Before downgrading from Spotify Premium, 26-year-old Isra listened to roughly 800,000 minutes of music in 2023. “My friends would laugh at how high my Spotify Wrapped numbers were, and I started to grasp just how reliant I was on music,” she says. Since stepping back, she’s noticed that she feels more confident in her thoughts and decisions simply because she can hear herself. “I have more confidence in my ideas, direction, and what I am supposed to be doing in the moment – even in the long term.”

Isra describes her former relationship with music as an addiction. To replace it, she now listens to audiobooks, something that supports her work as a writer. Shaz has made a similar shift, turning to podcasts, Islamic lectures, and the Quran as part of a deeper commitment to her faith. While these are still forms of audio input, they represent a more deliberate way of listening. For both, the goal isn’t distraction but intention. Still, it’s worth asking: Are they engaging with these mediums fully, or are these just another form of ambient distraction? Is the goal truly mindful listening or simply replacing one kind of noise with another?

Quitting music feels like a fog has been lifted from my brain. I feel like I have more clarity to think. I’ve become so much more reflective simply because I’m no longer in this daydream state of being – Shaz 

Some view this turn towards abstention and self-restraint as a sign of Gen Z’s quiet slide into conservatism. Article upon article has been written linking Gen Z’s obsession with self-optimisation, gym culture and digital minimalism to right-wing ideology. In one of her most recent Substack essays, Lamm writes that she’s come to realise that aspects of her anti-tech activism are conservative. She discovered this when she attended a conference hosted by the right-wing organisation Alliance for Responsible Citizenship, which Jordan Peterson co-founded. She planned to attend the conference and write a takedown but found herself at times agreeing with some of the speakers. One in particular who quoted the French philosopher Simone Weil: “Attention is the rarest and purest form of generosity.” Lamm concluded that both conservatism and anti-tech activism share a desire to return to “an earlier, superior age”.

But the values at play here aren’t so easily mapped onto a political binary. While some conservatives may yearn for a “simpler time”, that past is a myth. As writer K Wilson argues in their article, “Why the Right Constantly Panics Over Societal ‘Decadence for Current Affairs, the right’s obsession with societal decline is rooted in a fantasy of a golden age that never truly existed.

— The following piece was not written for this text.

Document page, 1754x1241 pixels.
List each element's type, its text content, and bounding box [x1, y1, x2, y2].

Furthermore, the pushback against algorithmic living isn’t about reviving an imagined past but about imagining a different kind of future, where we are more alert to our surroundings and are not at the mercy of evil tech overlords.

Ultimately, what’s being sought is agency, the ability to choose how we spend our time, what we consume and why. In a world of constant noise and algorithmic influence, stepping away from music isn’t about rejecting the art form itself but resisting the passive, often compulsive habits surrounding it. For people like Shaz and Isra, stepping back is a way of stepping in: into presence, clarity and even discomfort. The point isn’t necessarily to abandon music but to relearn how to listen, with intention and the understanding that silence can be just as meaningful.